[EXERCISE]
Whenever a line in the entries below contains "down", copy that line.
#### DATA FOR THIS EXERCISE
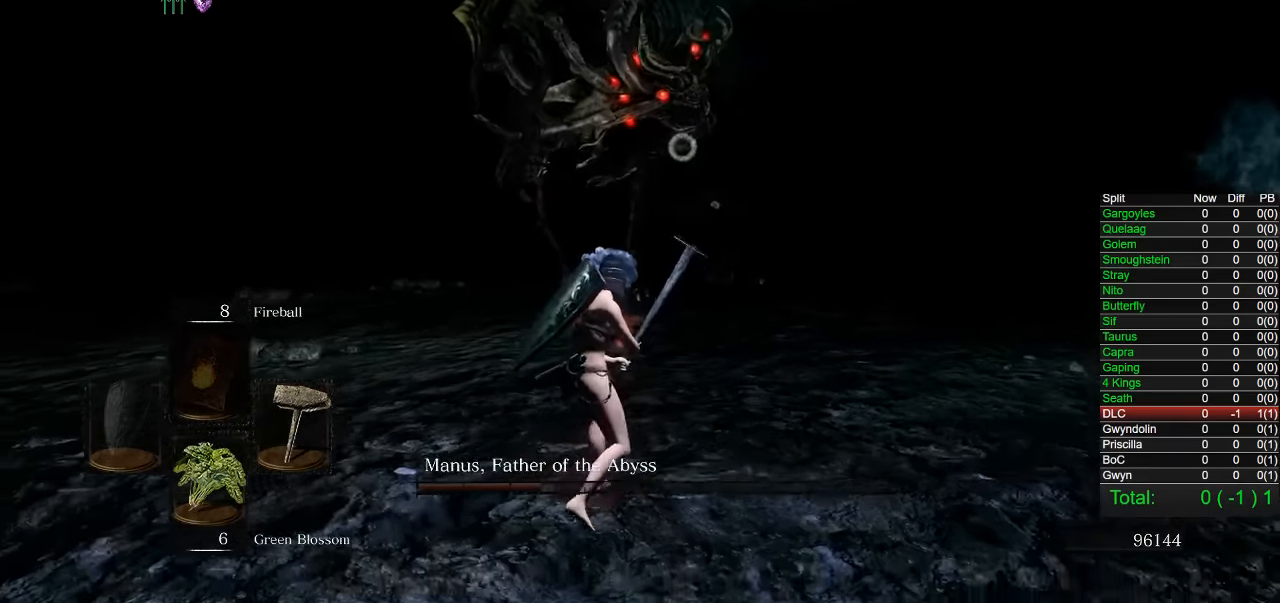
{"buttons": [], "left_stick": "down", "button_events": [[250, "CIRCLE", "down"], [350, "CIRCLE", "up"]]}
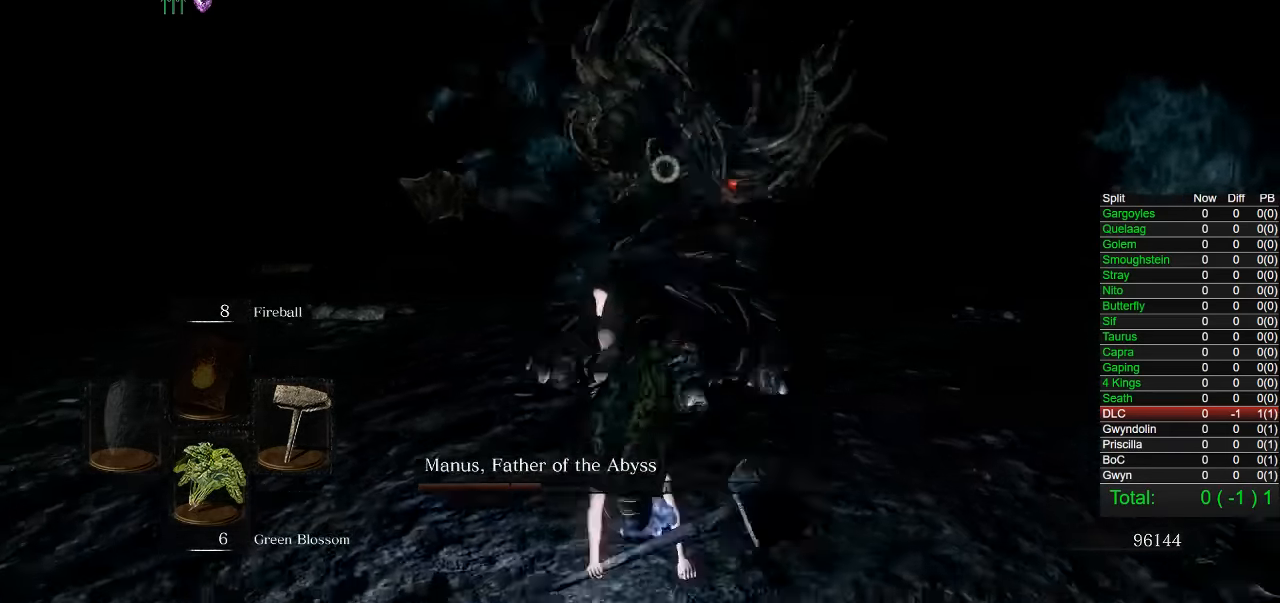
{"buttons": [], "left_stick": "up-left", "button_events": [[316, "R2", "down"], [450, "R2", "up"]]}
########
#### DATA FOR THIS EXERCISE
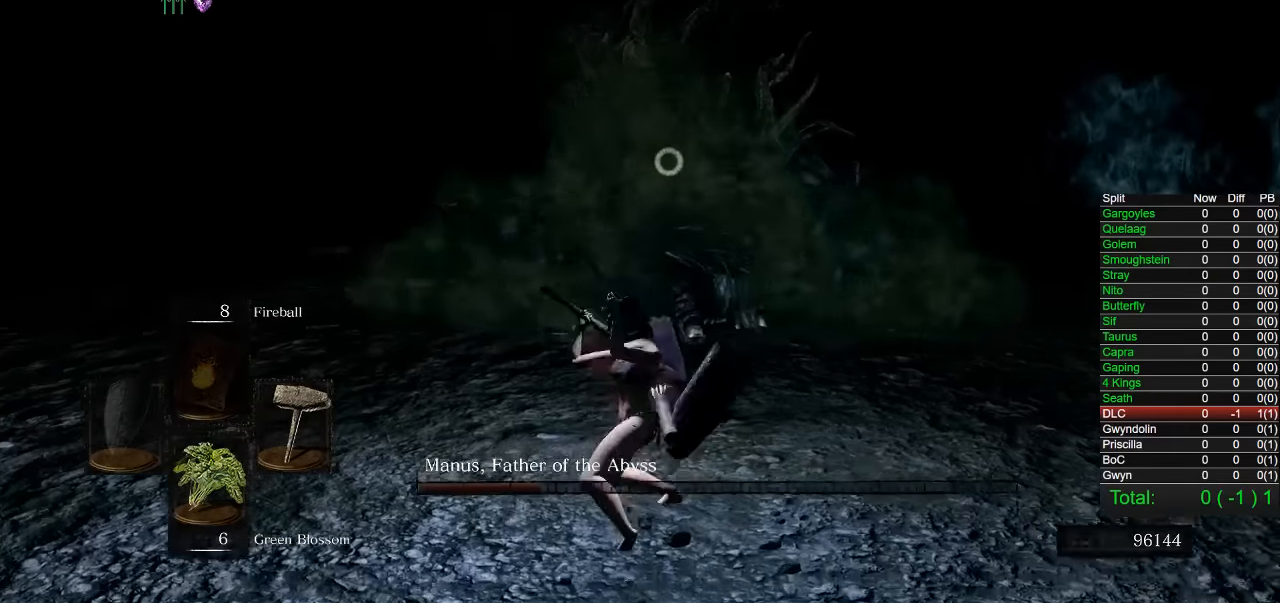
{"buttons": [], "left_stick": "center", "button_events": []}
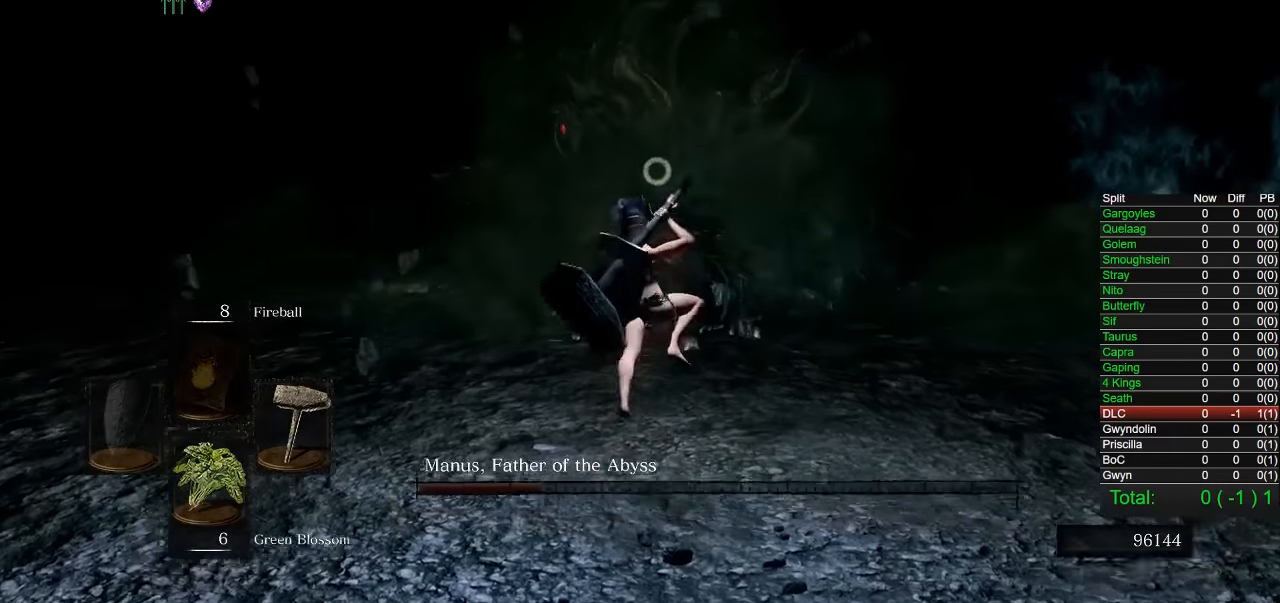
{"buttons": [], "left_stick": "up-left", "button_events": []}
########
#### DATA FOR THIS EXERCISE
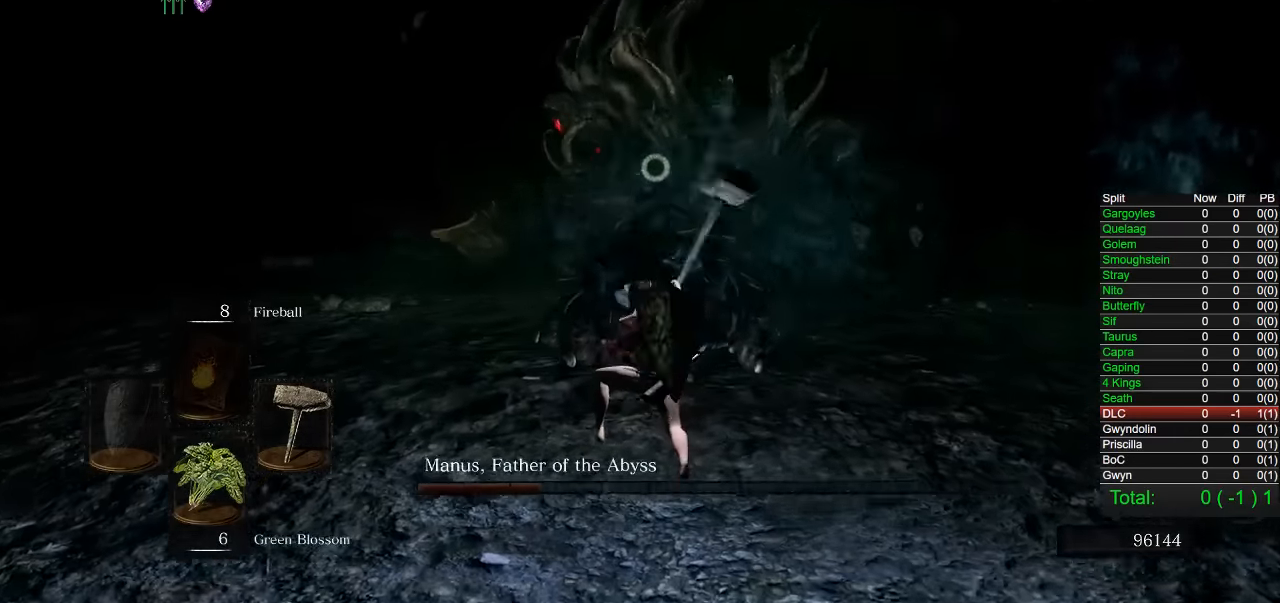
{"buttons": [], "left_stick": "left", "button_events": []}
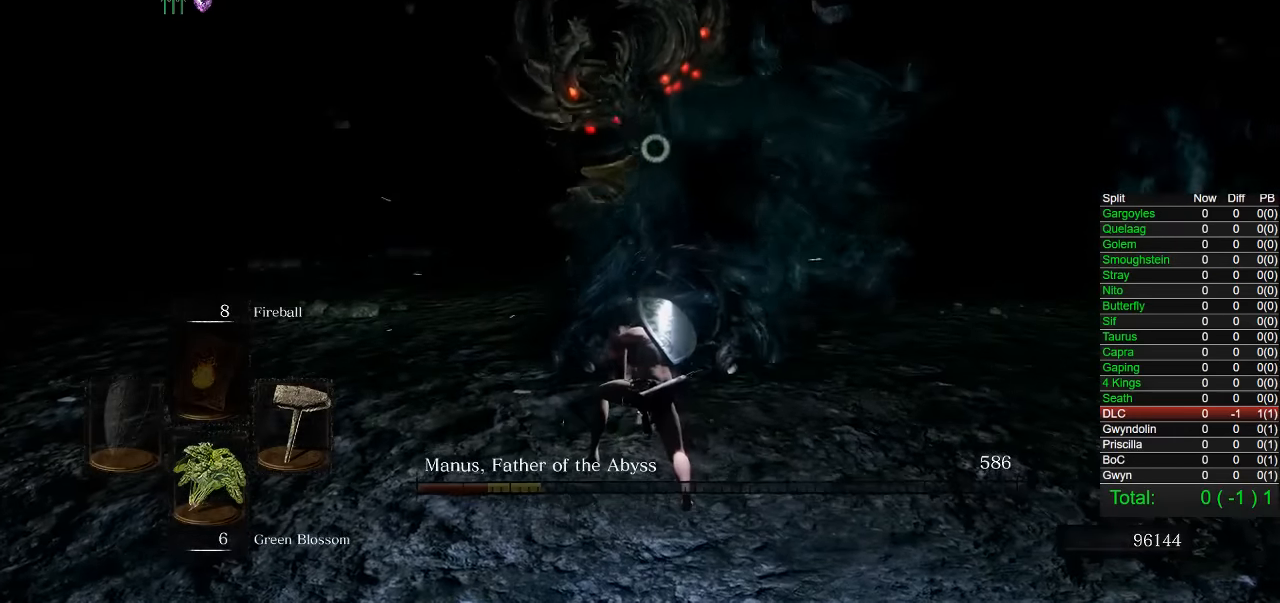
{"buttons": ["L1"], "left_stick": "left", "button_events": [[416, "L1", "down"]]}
########
[RESULT FOR THIS TASK]
{"buttons": [], "left_stick": "down", "button_events": [[250, "CIRCLE", "down"], [350, "CIRCLE", "up"]]}
{"buttons": [], "left_stick": "up-left", "button_events": [[316, "R2", "down"], [450, "R2", "up"]]}
{"buttons": ["L1"], "left_stick": "left", "button_events": [[416, "L1", "down"]]}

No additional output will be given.